Entrambi pubblicati in Italia da Metropoli d’Asia, Claire Tham e Kim Young-Ha, sono tra gli scrittori asiatici contemporanei che maggiormente mi hanno colpito per l’originalità delle loro storie e per la capacità di riuscire, attraverso linguaggi immediati, a denunciare sistemi opprimenti e corrotti senza mai cadere nei tanti luoghi comuni a cui un’operazione del genere può portare.
Ispirato a un fatto di cronaca, il testo di Claire Tham è un sapiente atto di denuncia nei confronti di un sistema sociale, economico e politico, quello della città-Stato, ormai incapace di contenere le nuove forme di melting pot e di progresso sostenibile. Gli attori del libro, dall’alternativo vicecommissario Cheung Fai al commissario convenzionale Winston Heng, dall’esplosivo Willy Gan al crepuscolare tassista ML, sono tutti tratteggiati in modo esemplare. E, tra luci al neon che si rispecchiano nelle pozzanghere dell’alba, odori di street-food, scorci di mare, uomini soli incapaci di non ripetere uno schema quotidiano fatto di uffici cunicolari e perdite al casinò, il romanzo, con sguardo caustico sulle sfaccettature della natura umana, si sviluppa grazie a un ritmo ammaliante, fatto di armonie orientali e improvvisazioni jazz.

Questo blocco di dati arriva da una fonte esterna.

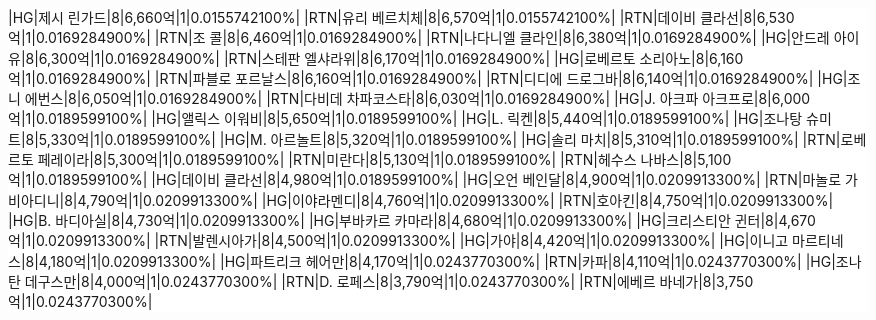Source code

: |HG|제시 린가드|8|6,660억|1|0.0155742100%|
|RTN|유리 베르치체|8|6,570억|1|0.0155742100%|
|RTN|데이비 클라선|8|6,530억|1|0.0169284900%|
|RTN|조 콜|8|6,460억|1|0.0169284900%|
|RTN|나다니엘 클라인|8|6,380억|1|0.0169284900%|
|HG|안드레 아이유|8|6,300억|1|0.0169284900%|
|RTN|스테판 엘샤라위|8|6,170억|1|0.0169284900%|
|HG|로베르토 소리아노|8|6,160억|1|0.0169284900%|
|RTN|파블로 포르날스|8|6,160억|1|0.0169284900%|
|RTN|디디에 드로그바|8|6,140억|1|0.0169284900%|
|HG|조니 에번스|8|6,050억|1|0.0169284900%|
|RTN|다비데 차파코스타|8|6,030억|1|0.0169284900%|
|HG|J. 아크파 아크프로|8|6,000억|1|0.0189599100%|
|HG|앨릭스 이워비|8|5,650억|1|0.0189599100%|
|HG|L. 릭켄|8|5,440억|1|0.0189599100%|
|HG|조나탕 슈미트|8|5,330억|1|0.0189599100%|
|HG|M. 아르놀트|8|5,320억|1|0.0189599100%|
|HG|솔리 마치|8|5,310억|1|0.0189599100%|
|RTN|로베르토 페레이라|8|5,300억|1|0.0189599100%|
|RTN|미란다|8|5,130억|1|0.0189599100%|
|RTN|헤수스 나바스|8|5,100억|1|0.0189599100%|
|HG|데이비 클라선|8|4,980억|1|0.0189599100%|
|HG|오언 베인달|8|4,900억|1|0.0209913300%|
|RTN|마놀로 가비아디니|8|4,790억|1|0.0209913300%|
|HG|이야라멘디|8|4,760억|1|0.0209913300%|
|RTN|호아킨|8|4,750억|1|0.0209913300%|
|HG|B. 바디아실|8|4,730억|1|0.0209913300%|
|HG|부바카르 카마라|8|4,680억|1|0.0209913300%|
|HG|크리스티안 귄터|8|4,670억|1|0.0209913300%|
|RTN|발렌시아가|8|4,500억|1|0.0209913300%|
|HG|가야|8|4,420억|1|0.0209913300%|
|HG|이니고 마르티네스|8|4,180억|1|0.0209913300%|
|HG|파트리크 헤어만|8|4,170억|1|0.0243770300%|
|RTN|카파|8|4,110억|1|0.0243770300%|
|HG|조나탄 데구스만|8|4,000억|1|0.0243770300%|
|RTN|D. 로페스|8|3,790억|1|0.0243770300%|
|RTN|에베르 바네가|8|3,750억|1|0.0243770300%|
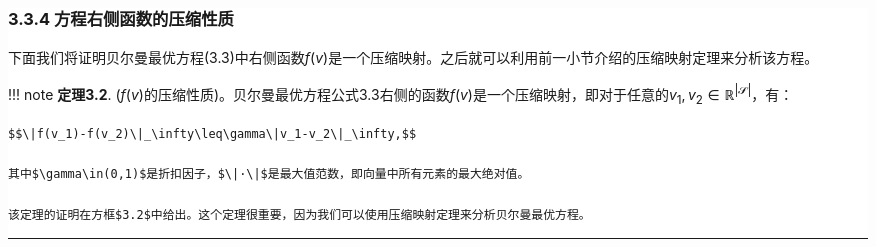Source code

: ### 3.3.4 方程右侧函数的压缩性质

下面我们将证明贝尔曼最优方程$(3.3)$中右侧函数$f(v)$是一个压缩映射。之后就可以利用前一小节介绍的压缩映射定理来分析该方程。

!!! note 
    **定理3.2**. ($f(v)$的压缩性质)。贝尔曼最优方程公式$3.3$右侧的函数$f(v)$是一个压缩映射，即对于任意的$v_1,v_2\in \mathbb{R}^{|\mathcal{S}|}$，有：

    $$\|f(v_1)-f(v_2)\|_\infty\leq\gamma\|v_1-v_2\|_\infty,$$

    其中$\gamma\in(0,1)$是折扣因子，$\|·\|$是最大值范数，即向量中所有元素的最大绝对值。

    该定理的证明在方框$3.2$中给出。这个定理很重要，因为我们可以使用压缩映射定理来分析贝尔曼最优方程。
---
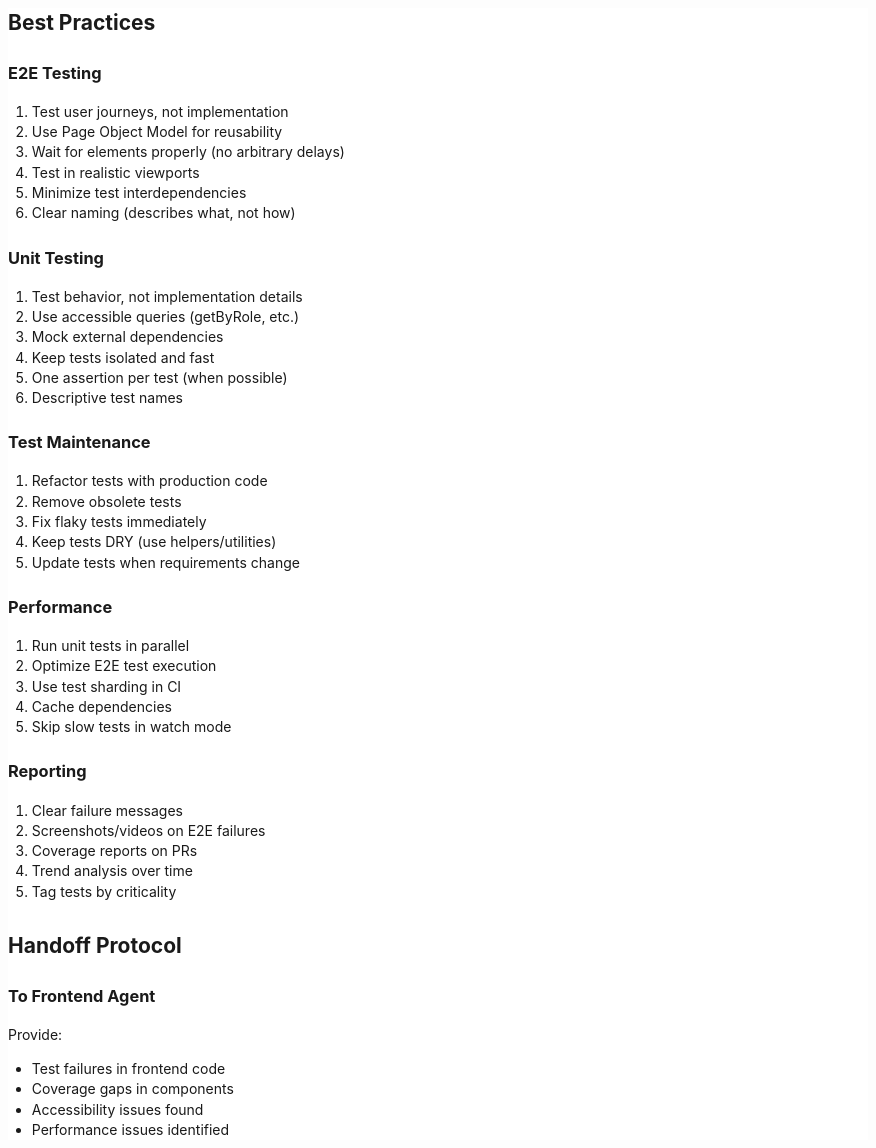 ## Best Practices

### E2E Testing
1. Test user journeys, not implementation
2. Use Page Object Model for reusability
3. Wait for elements properly (no arbitrary delays)
4. Test in realistic viewports
5. Minimize test interdependencies
6. Clear naming (describes what, not how)

### Unit Testing
1. Test behavior, not implementation details
2. Use accessible queries (getByRole, etc.)
3. Mock external dependencies
4. Keep tests isolated and fast
5. One assertion per test (when possible)
6. Descriptive test names

### Test Maintenance
1. Refactor tests with production code
2. Remove obsolete tests
3. Fix flaky tests immediately
4. Keep tests DRY (use helpers/utilities)
5. Update tests when requirements change

### Performance
1. Run unit tests in parallel
2. Optimize E2E test execution
3. Use test sharding in CI
4. Cache dependencies
5. Skip slow tests in watch mode

### Reporting
1. Clear failure messages
2. Screenshots/videos on E2E failures
3. Coverage reports on PRs
4. Trend analysis over time
5. Tag tests by criticality

## Handoff Protocol

### To Frontend Agent
Provide:
- Test failures in frontend code
- Coverage gaps in components
- Accessibility issues found
- Performance issues identified
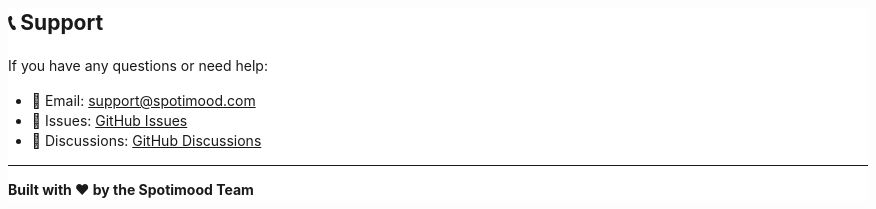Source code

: ## 📞 Support

If you have any questions or need help:

- 📧 Email: support@spotimood.com
- 🐛 Issues: [GitHub Issues](https://github.com/yourusername/spotimood/issues)
- 💬 Discussions: [GitHub Discussions](https://github.com/yourusername/spotimood/discussions)

---

**Built with ❤️ by the Spotimood Team**
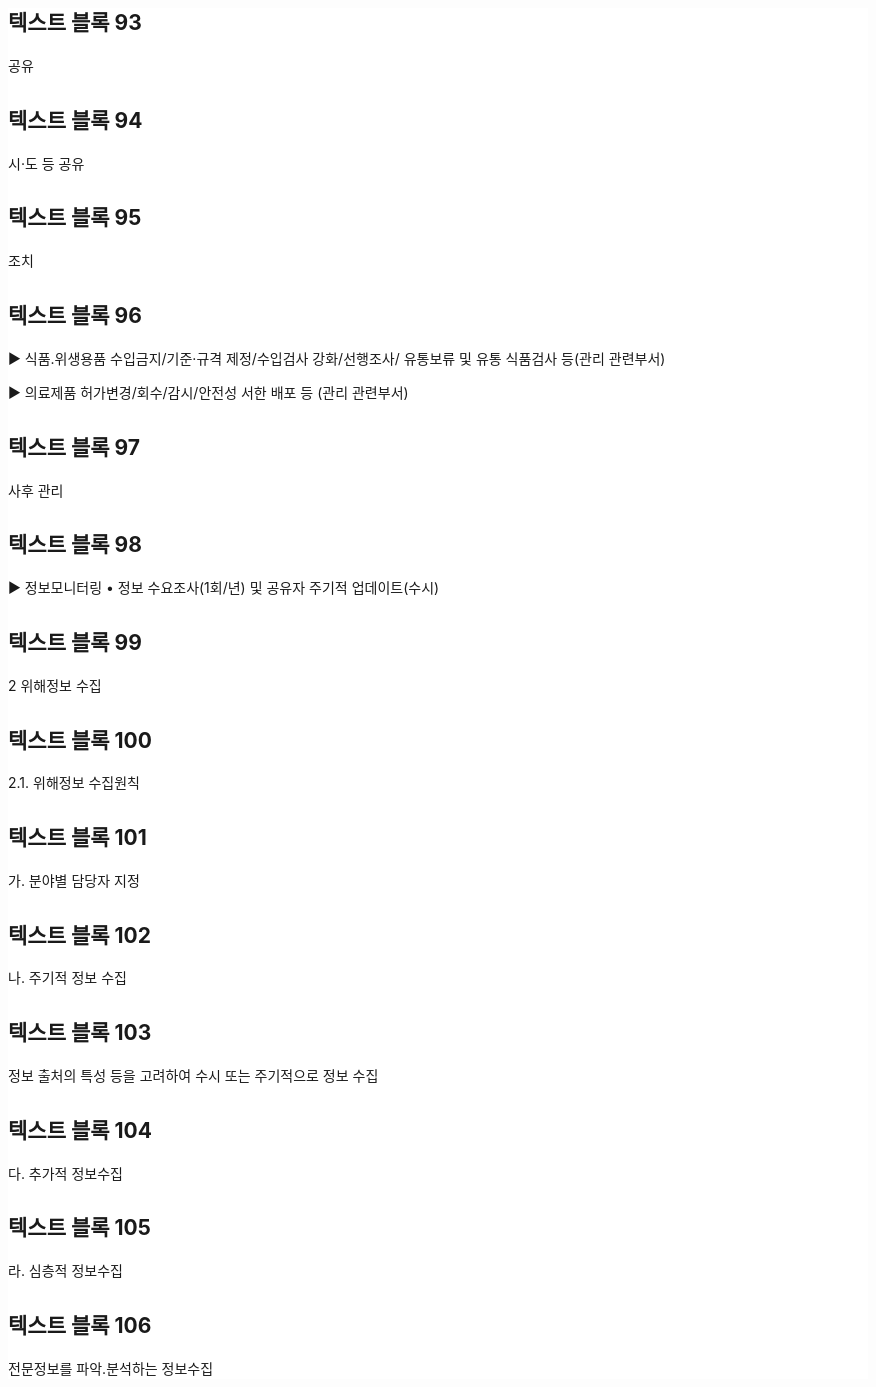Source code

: ## 텍스트 블록 93
공유

## 텍스트 블록 94
시·도 등 공유

## 텍스트 블록 95
조치

## 텍스트 블록 96
▶ 식품․위생용품 수입금지/기준‧규격 제정/수입검사 강화/선행조사/ 유통보류 및 유통 식품검사 등(관리 관련부서)

▶ 의료제품 허가변경/회수/감시/안전성 서한 배포 등 (관리 관련부서)

## 텍스트 블록 97
사후 관리

## 텍스트 블록 98
▶ 정보모니터링 • 정보 수요조사(1회/년) 및 공유자 주기적 업데이트(수시)

## 텍스트 블록 99
2 위해정보 수집

## 텍스트 블록 100
2.1. 위해정보 수집원칙

## 텍스트 블록 101
가. 분야별 담당자 지정

## 텍스트 블록 102
나. 주기적 정보 수집

## 텍스트 블록 103
정보 출처의 특성 등을 고려하여 수시 또는 주기적으로 정보 수집

## 텍스트 블록 104
다. 추가적 정보수집

## 텍스트 블록 105
라. 심층적 정보수집

## 텍스트 블록 106
전문정보를 파악․분석하는 정보수집
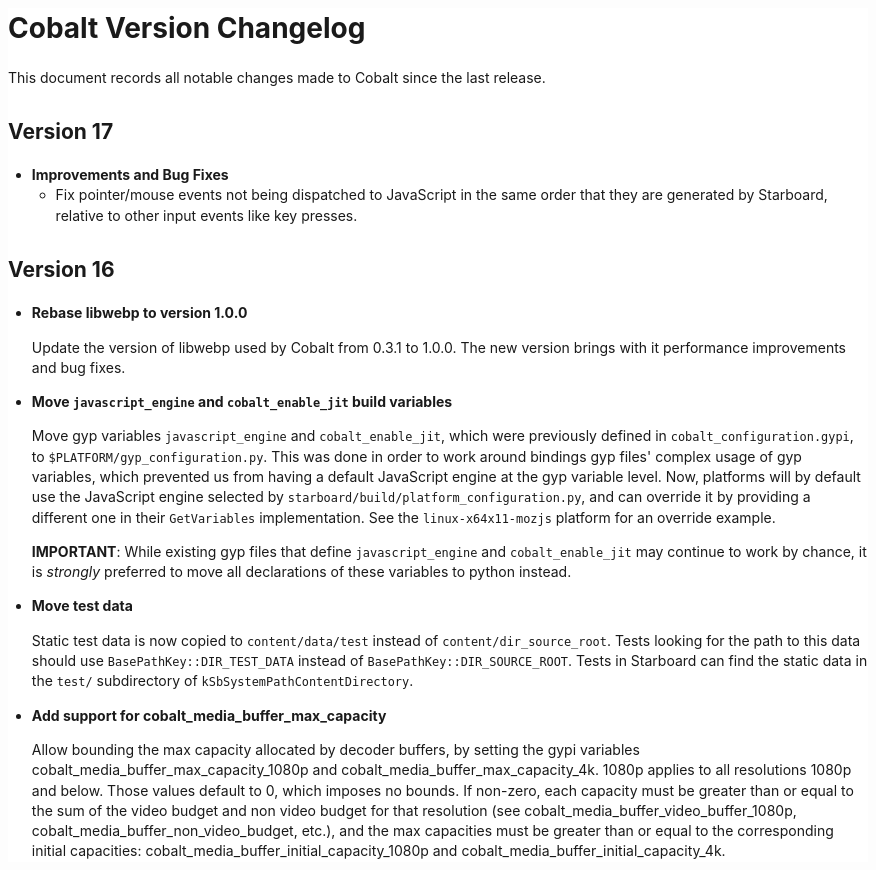 # Cobalt Version Changelog

This document records all notable changes made to Cobalt since the last release.

## Version 17
 - **Improvements and Bug Fixes**
   - Fix pointer/mouse events not being dispatched to JavaScript in the same
     order that they are generated by Starboard, relative to other input events
     like key presses.

## Version 16
 - **Rebase libwebp to version 1.0.0**

   Update the version of libwebp used by Cobalt from 0.3.1 to 1.0.0.  The new
   version brings with it performance improvements and bug fixes.

 - **Move ``javascript_engine`` and ``cobalt_enable_jit`` build variables**

   Move gyp variables ``javascript_engine`` and ``cobalt_enable_jit``, which
   were previously defined in ``cobalt_configuration.gypi``, to
   ``$PLATFORM/gyp_configuration.py``.  This was done in order to work around
   bindings gyp files' complex usage of gyp variables, which prevented us from
   having a default JavaScript engine at the gyp variable level.  Now, platforms
   will by default use the JavaScript engine selected by
   ``starboard/build/platform_configuration.py``, and can override it by
   providing a different one in their ``GetVariables`` implementation.  See the
   ``linux-x64x11-mozjs`` platform for an override example.

   **IMPORTANT**: While existing gyp files that define ``javascript_engine`` and
   ``cobalt_enable_jit`` may continue to work by chance, it is *strongly*
   preferred to move all declarations of these variables to python instead.

 - **Move test data**

   Static test data is now copied to `content/data/test` instead of
   `content/dir_source_root`.  Tests looking for the path to this data should
   use `BasePathKey::DIR_TEST_DATA` instead of `BasePathKey::DIR_SOURCE_ROOT`.
   Tests in Starboard can find the static data in the `test/` subdirectory of
   `kSbSystemPathContentDirectory`.

 - **Add support for cobalt_media_buffer_max_capacity**

   Allow bounding the max capacity allocated by decoder buffers, by setting the
   gypi variables cobalt_media_buffer_max_capacity_1080p and
   cobalt_media_buffer_max_capacity_4k. 1080p applies to all resolutions 1080p
   and below. Those values default to 0, which imposes no bounds. If non-zero,
   each capacity must be greater than or equal to the sum of the video budget
   and non video budget for that resolution (see
   cobalt_media_buffer_video_buffer_1080p, cobalt_media_buffer_non_video_budget,
   etc.), and the max capacities must be greater than or equal to the
   corresponding initial capacities: cobalt_media_buffer_initial_capacity_1080p
   and cobalt_media_buffer_initial_capacity_4k.
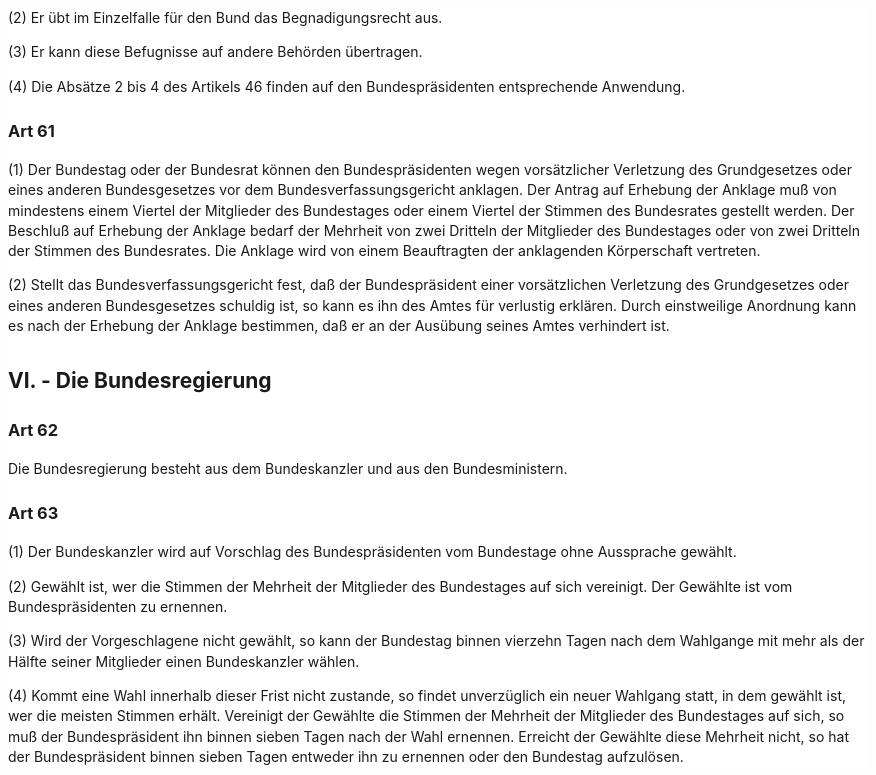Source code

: (2) Er übt im Einzelfalle für den Bund das Begnadigungsrecht aus.

(3) Er kann diese Befugnisse auf andere Behörden übertragen.

(4) Die Absätze 2 bis 4 des Artikels 46 finden auf den
Bundespräsidenten entsprechende Anwendung.


### Art 61

(1) Der Bundestag oder der Bundesrat können den Bundespräsidenten
wegen vorsätzlicher Verletzung des Grundgesetzes oder eines anderen
Bundesgesetzes vor dem Bundesverfassungsgericht anklagen. Der Antrag
auf Erhebung der Anklage muß von mindestens einem Viertel der
Mitglieder des Bundestages oder einem Viertel der Stimmen des
Bundesrates gestellt werden. Der Beschluß auf Erhebung der Anklage
bedarf der Mehrheit von zwei Dritteln der Mitglieder des Bundestages
oder von zwei Dritteln der Stimmen des Bundesrates. Die Anklage wird
von einem Beauftragten der anklagenden Körperschaft vertreten.

(2) Stellt das Bundesverfassungsgericht fest, daß der Bundespräsident
einer vorsätzlichen Verletzung des Grundgesetzes oder eines anderen
Bundesgesetzes schuldig ist, so kann es ihn des Amtes für verlustig
erklären. Durch einstweilige Anordnung kann es nach der Erhebung der
Anklage bestimmen, daß er an der Ausübung seines Amtes verhindert ist.


## VI. - Die Bundesregierung



### Art 62

Die Bundesregierung besteht aus dem Bundeskanzler und aus den
Bundesministern.


### Art 63

(1) Der Bundeskanzler wird auf Vorschlag des Bundespräsidenten vom
Bundestage ohne Aussprache gewählt.

(2) Gewählt ist, wer die Stimmen der Mehrheit der Mitglieder des
Bundestages auf sich vereinigt. Der Gewählte ist vom Bundespräsidenten
zu ernennen.

(3) Wird der Vorgeschlagene nicht gewählt, so kann der Bundestag
binnen vierzehn Tagen nach dem Wahlgange mit mehr als der Hälfte
seiner Mitglieder einen Bundeskanzler wählen.

(4) Kommt eine Wahl innerhalb dieser Frist nicht zustande, so findet
unverzüglich ein neuer Wahlgang statt, in dem gewählt ist, wer die
meisten Stimmen erhält. Vereinigt der Gewählte die Stimmen der
Mehrheit der Mitglieder des Bundestages auf sich, so muß der
Bundespräsident ihn binnen sieben Tagen nach der Wahl ernennen.
Erreicht der Gewählte diese Mehrheit nicht, so hat der Bundespräsident
binnen sieben Tagen entweder ihn zu ernennen oder den Bundestag
aufzulösen.
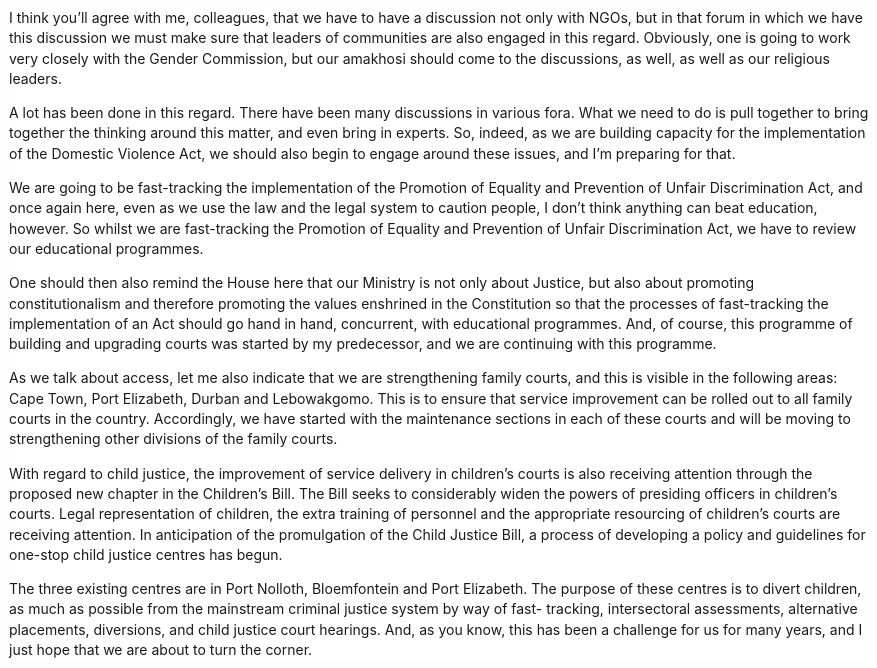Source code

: I think you’ll agree with me, colleagues, that we have to have a discussion
not only with NGOs, but in that forum in which we have this discussion we
must make sure that leaders of communities are also engaged in this regard.
Obviously, one is going to work very closely with the Gender Commission,
but our amakhosi should come to the discussions, as well, as well as our
religious leaders.

A lot has been done in this regard. There have been many discussions in
various fora. What we need to do is pull together to bring together the
thinking around this matter, and even bring in experts. So, indeed, as we
are building capacity for the implementation of the Domestic Violence Act,
we should also begin to engage around these issues, and I’m preparing for
that.

We are going to be fast-tracking the implementation of the Promotion of
Equality and Prevention of Unfair Discrimination Act, and once again here,
even as we use the law and the legal system to caution people, I don’t
think anything can beat education, however. So whilst we are fast-tracking
the Promotion of Equality and Prevention of Unfair Discrimination Act, we
have to review our educational programmes.

One should then also remind the House here that our Ministry is not only
about Justice, but also about promoting constitutionalism and therefore
promoting the values enshrined in the Constitution so that the processes of
fast-tracking the implementation of an Act should go hand in hand,
concurrent, with educational programmes. And, of course, this programme of
building and upgrading courts was started by my predecessor, and we are
continuing with this programme.

As we talk about access, let me also indicate that we are strengthening
family courts, and this is visible in the following areas: Cape Town, Port
Elizabeth, Durban and Lebowakgomo. This is to ensure that service
improvement can be rolled out to all family courts in the country.
Accordingly, we have started with the maintenance sections in each of these
courts and will be moving to strengthening other divisions of the family
courts.

With regard to child justice, the improvement of service delivery in
children’s courts is also receiving attention through the proposed new
chapter in the Children’s Bill. The Bill seeks to considerably widen the
powers of presiding officers in children’s courts. Legal representation of
children, the extra training of personnel and the appropriate resourcing of
children’s courts are receiving attention. In anticipation of the
promulgation of the Child Justice Bill, a process of developing a policy
and guidelines for one-stop child justice centres has begun.

The three existing centres are in Port Nolloth, Bloemfontein and Port
Elizabeth. The purpose of these centres is to divert children, as much as
possible from the mainstream criminal justice system by way of fast-
tracking, intersectoral assessments, alternative placements, diversions,
and child justice court hearings. And, as you know, this has been a
challenge for us for many years, and I just hope that we are about to turn
the corner.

Kim è ormai un anziano malato di Alzheimer che cerca di aggrapparsi ai ricordi, alle sue giovanili passioni letterarie e poetiche, ai dettagli dei suoi omicidi e delle sue relazioni sociali. Vive con la figlia adottiva, che Kim pensa essere in pericolo di vita, entrata nelle ottiche omicide di un novello assassino seriale che si aggirerebbe nei paraggi. Attraverso una narrazione in prima persona, Kim Young-ha ci fa vivere le debolezze e le dimenticanze di quest’anima nera, incapace di amare, che vive un’esistenza allucinata e devastata. Fino a un finale a sorpresa che cancella ogni sicurezza a cui si era aggrappato il lettore.